According to D2L’s patent blog, the judge in the patent case just ruled the first 35 of the 44 claims in Blackboard’s current patent invalid:
The more significant, immediate result is that the Court found the “Means for assigning a level of access to and control of each data file based on a user of the system’s predetermined role in a course,” a “means-plus-function” term, to be indefinite. See pages 16-17 of the Memorandum Opinion. Because that phrase is indefinite, all of Claim 1 is rendered invalid because of indefiniteness. Further, all dependent claims that rely on Claim 1 (in our case, Claims 2 through 35) are similarly invalid.

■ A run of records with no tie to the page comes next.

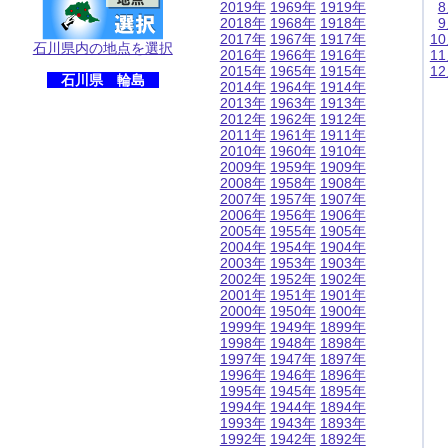
2019年
1969年
1919年
2018年
1968年
1918年
2017年
1967年
1917年
1
石川県内の地点を選択
2016年
1966年
1916年
1
2015年
1965年
1915年
1
石川県 輪島
2014年
1964年
1914年
2013年
1963年
1913年
2012年
1962年
1912年
2011年
1961年
1911年
2010年
1960年
1910年
2009年
1959年
1909年
2008年
1958年
1908年
2007年
1957年
1907年
2006年
1956年
1906年
2005年
1955年
1905年
2004年
1954年
1904年
2003年
1953年
1903年
2002年
1952年
1902年
2001年
1951年
1901年
2000年
1950年
1900年
1999年
1949年
1899年
1998年
1948年
1898年
1997年
1947年
1897年
1996年
1946年
1896年
1995年
1945年
1895年
1994年
1944年
1894年
1993年
1943年
1893年
1992年
1942年
1892年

There’s more to the ruling, too. The Court agreed with D2L’s definitions of certain terms in the patent, which could impact the way the surviving pieces of the patent are litigated at trial. If you’ve been following the legal maneuverings closely, you may want to check out the whole post.
Note that this development is completely unrelated to either of the pending re-examinations or, apparently, to the Supreme Court’s ruling on the nature of “obviousness” in the patent law. It was something that came out of the Markman Hearing, which is the part of the trial in which the court determines literally what the patent means for the purposes of the trial. It sounds from this post as if the court may have found that the first claim doesn’t have a specific enough meaning to be patentable, and that the 34 claims that depend on that first claim therefore are also not patentable.
This appears to be a pretty significant victory for D2L.